▸ Data for the task
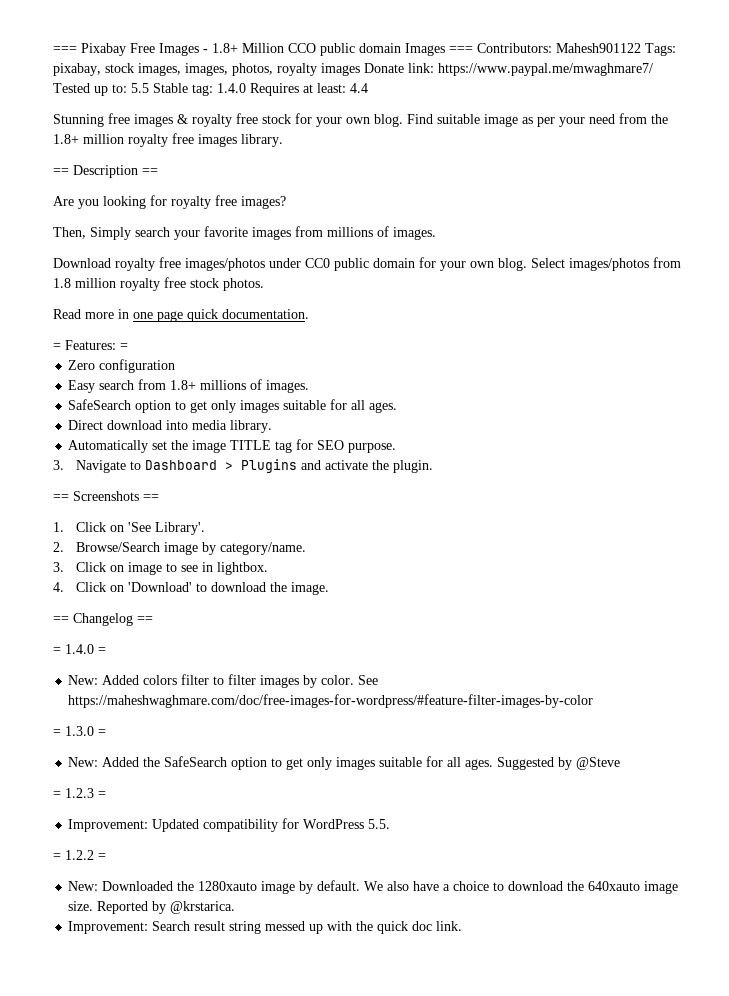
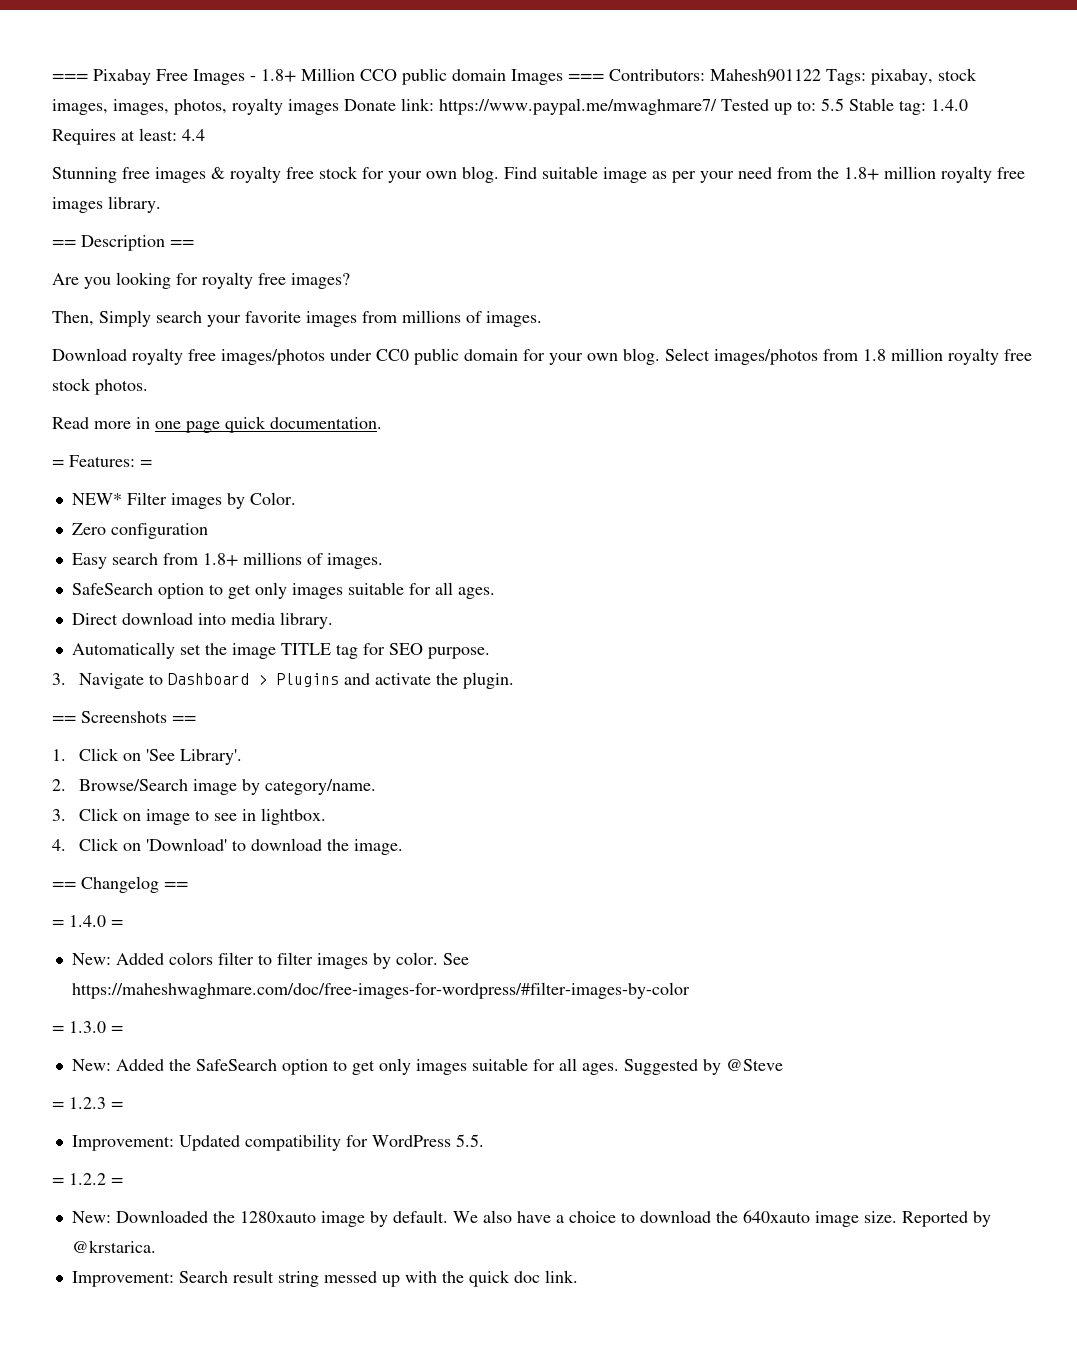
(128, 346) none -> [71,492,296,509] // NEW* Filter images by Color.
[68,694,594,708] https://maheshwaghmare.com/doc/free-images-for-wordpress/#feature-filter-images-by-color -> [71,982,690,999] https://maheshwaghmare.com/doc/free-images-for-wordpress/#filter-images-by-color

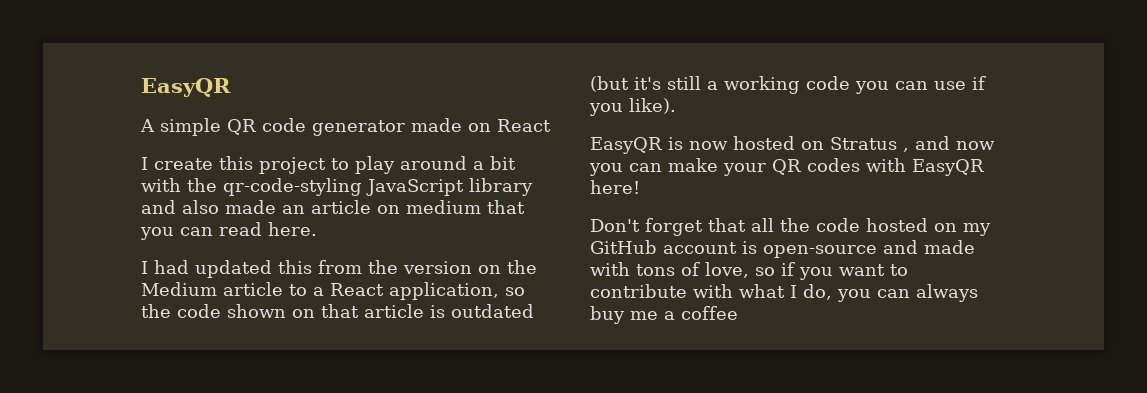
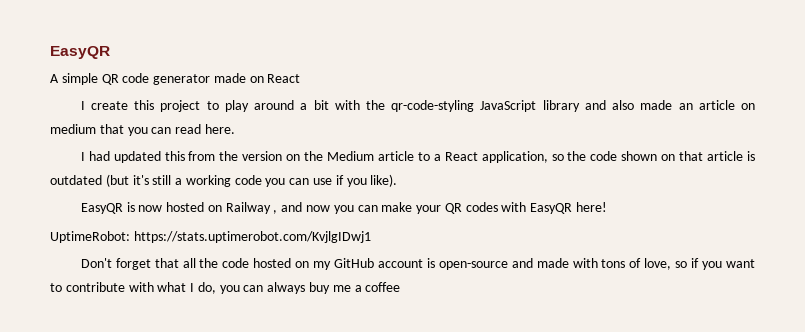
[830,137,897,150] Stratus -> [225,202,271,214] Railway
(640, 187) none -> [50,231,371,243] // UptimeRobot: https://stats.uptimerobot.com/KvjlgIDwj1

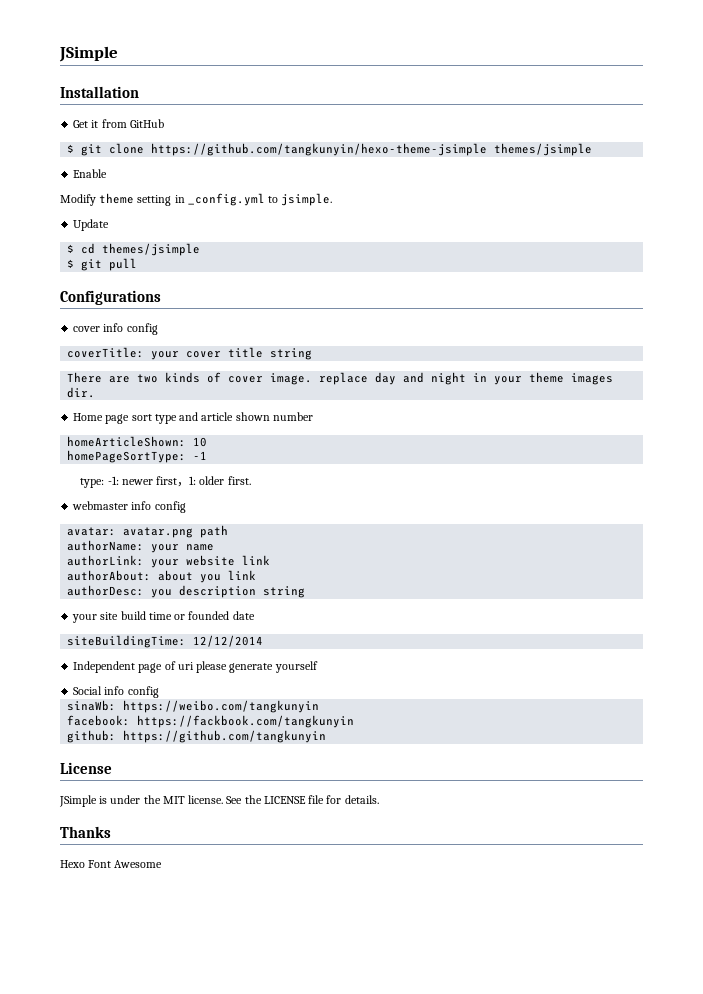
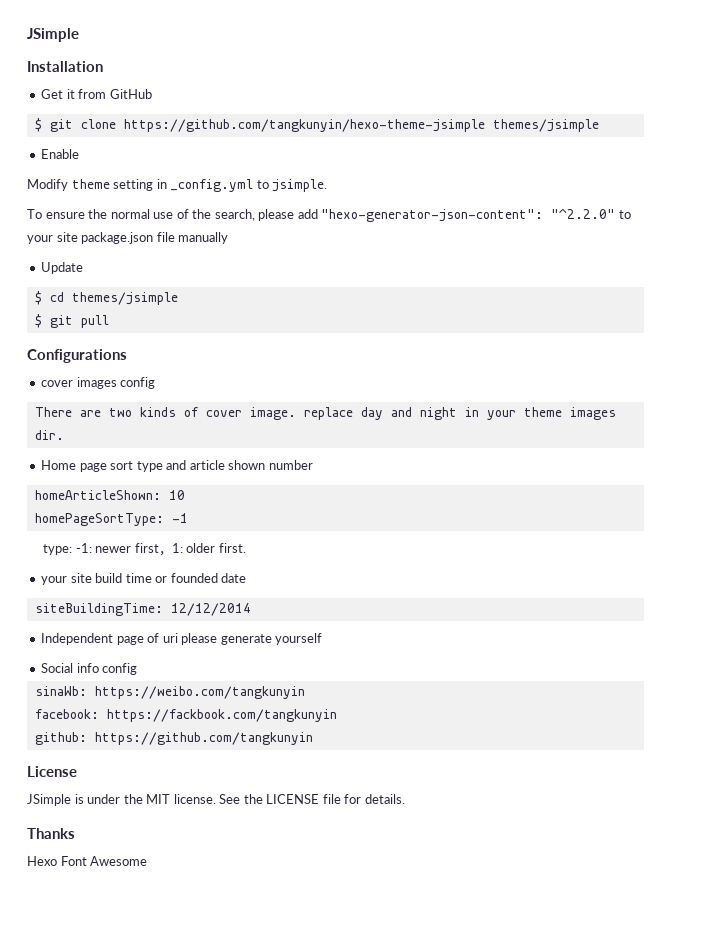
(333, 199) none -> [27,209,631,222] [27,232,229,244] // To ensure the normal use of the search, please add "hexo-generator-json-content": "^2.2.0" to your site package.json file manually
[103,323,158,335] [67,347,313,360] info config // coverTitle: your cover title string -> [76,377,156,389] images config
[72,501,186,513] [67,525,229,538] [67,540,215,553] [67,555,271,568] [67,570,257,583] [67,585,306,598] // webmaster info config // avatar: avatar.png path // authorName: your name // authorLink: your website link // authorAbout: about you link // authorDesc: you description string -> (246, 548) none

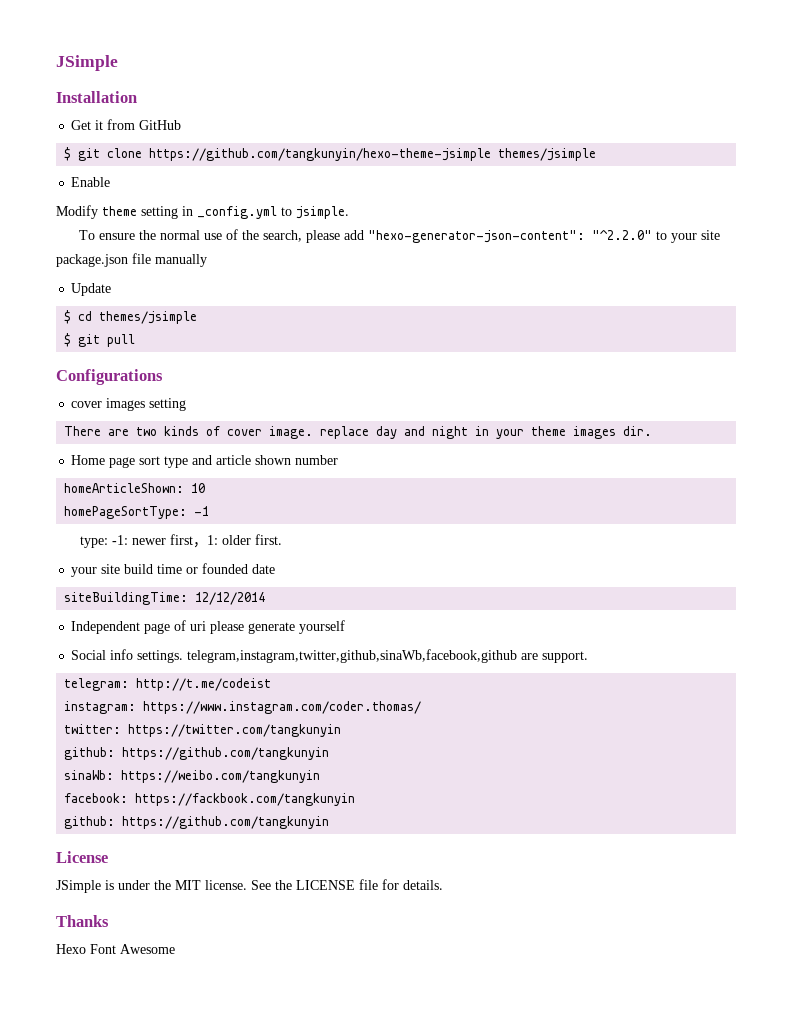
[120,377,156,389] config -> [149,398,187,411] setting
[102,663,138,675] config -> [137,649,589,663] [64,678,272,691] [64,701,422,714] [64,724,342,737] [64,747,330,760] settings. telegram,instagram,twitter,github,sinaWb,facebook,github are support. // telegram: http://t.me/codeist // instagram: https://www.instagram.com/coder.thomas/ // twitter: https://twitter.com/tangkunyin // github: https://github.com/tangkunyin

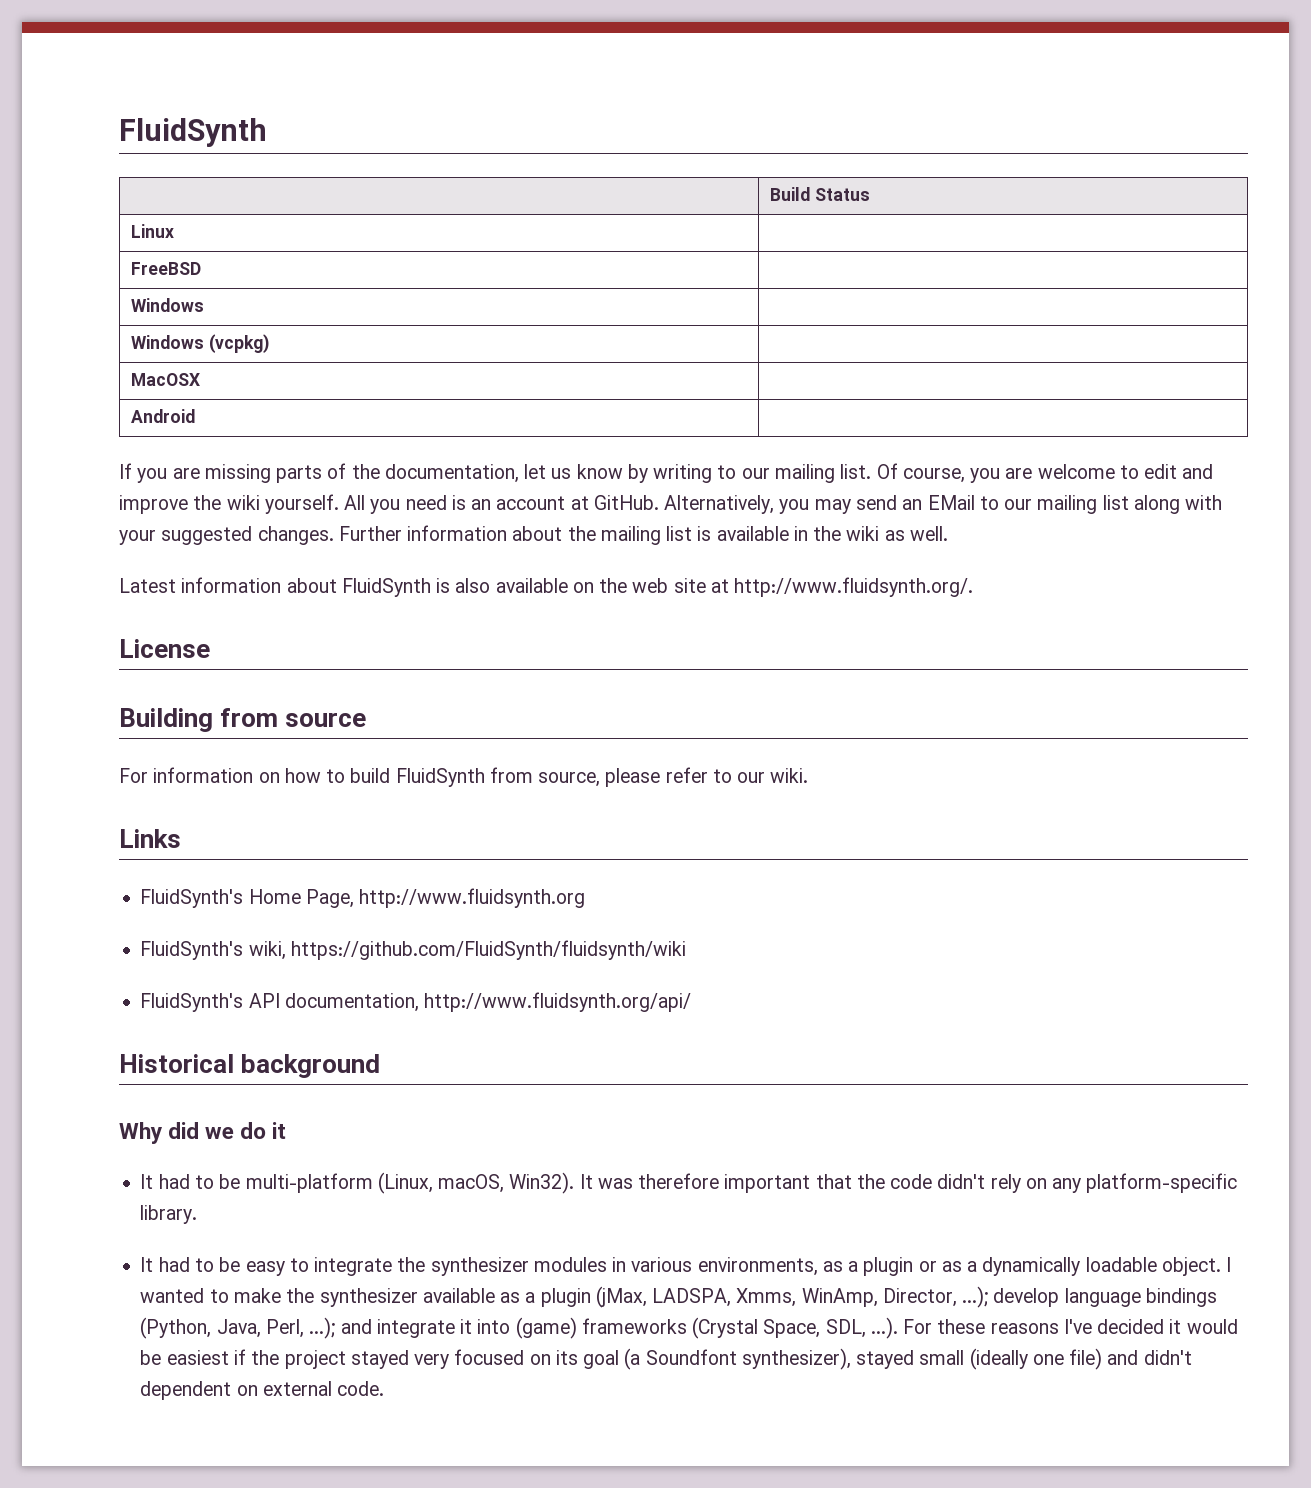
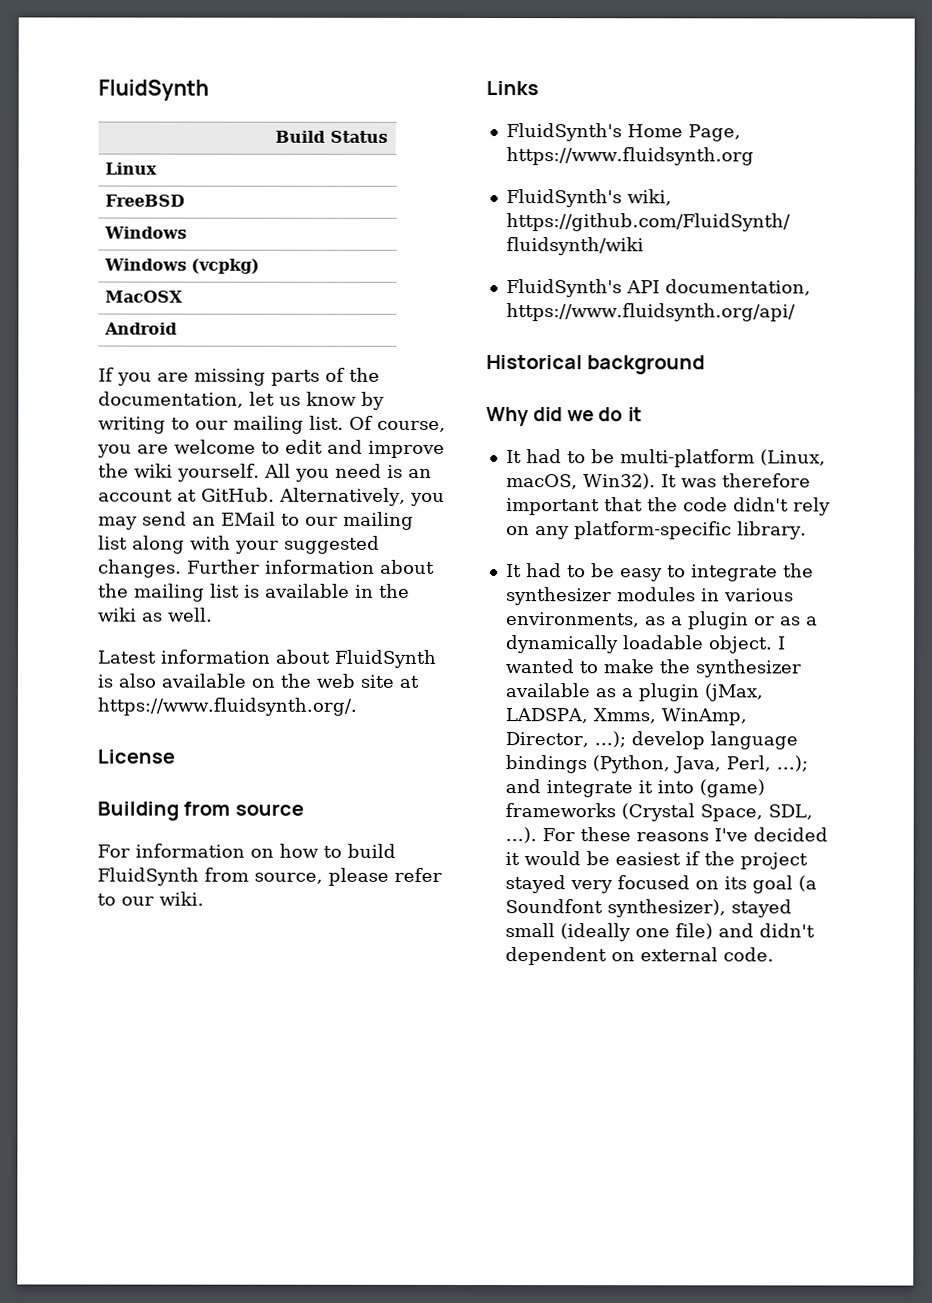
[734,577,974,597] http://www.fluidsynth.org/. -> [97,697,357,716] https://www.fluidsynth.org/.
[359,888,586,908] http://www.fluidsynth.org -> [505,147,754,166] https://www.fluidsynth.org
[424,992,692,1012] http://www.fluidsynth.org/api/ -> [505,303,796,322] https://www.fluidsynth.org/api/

▸ Activity
All the lines above must be written out exactly, without a single picture.

▸ Answer for the task
(128, 346) none -> [71,492,296,509] // NEW* Filter images by Color.
[68,694,594,708] https://maheshwaghmare.com/doc/free-images-for-wordpress/#feature-filter-images-by-color -> [71,982,690,999] https://maheshwaghmare.com/doc/free-images-for-wordpress/#filter-images-by-color

[830,137,897,150] Stratus -> [225,202,271,214] Railway
(640, 187) none -> [50,231,371,243] // UptimeRobot: https://stats.uptimerobot.com/KvjlgIDwj1

(333, 199) none -> [27,209,631,222] [27,232,229,244] // To ensure the normal use of the search, please add "hexo-generator-json-content": "^2.2.0" to your site package.json file manually
[103,323,158,335] [67,347,313,360] info config // coverTitle: your cover title string -> [76,377,156,389] images config
[72,501,186,513] [67,525,229,538] [67,540,215,553] [67,555,271,568] [67,570,257,583] [67,585,306,598] // webmaster info config // avatar: avatar.png path // authorName: your name // authorLink: your website link // authorAbout: about you link // authorDesc: you description string -> (246, 548) none

[120,377,156,389] config -> [149,398,187,411] setting
[102,663,138,675] config -> [137,649,589,663] [64,678,272,691] [64,701,422,714] [64,724,342,737] [64,747,330,760] settings. telegram,instagram,twitter,github,sinaWb,facebook,github are support. // telegram: http://t.me/codeist // instagram: https://www.instagram.com/coder.thomas/ // twitter: https://twitter.com/tangkunyin // github: https://github.com/tangkunyin

[734,577,974,597] http://www.fluidsynth.org/. -> [97,697,357,716] https://www.fluidsynth.org/.
[359,888,586,908] http://www.fluidsynth.org -> [505,147,754,166] https://www.fluidsynth.org
[424,992,692,1012] http://www.fluidsynth.org/api/ -> [505,303,796,322] https://www.fluidsynth.org/api/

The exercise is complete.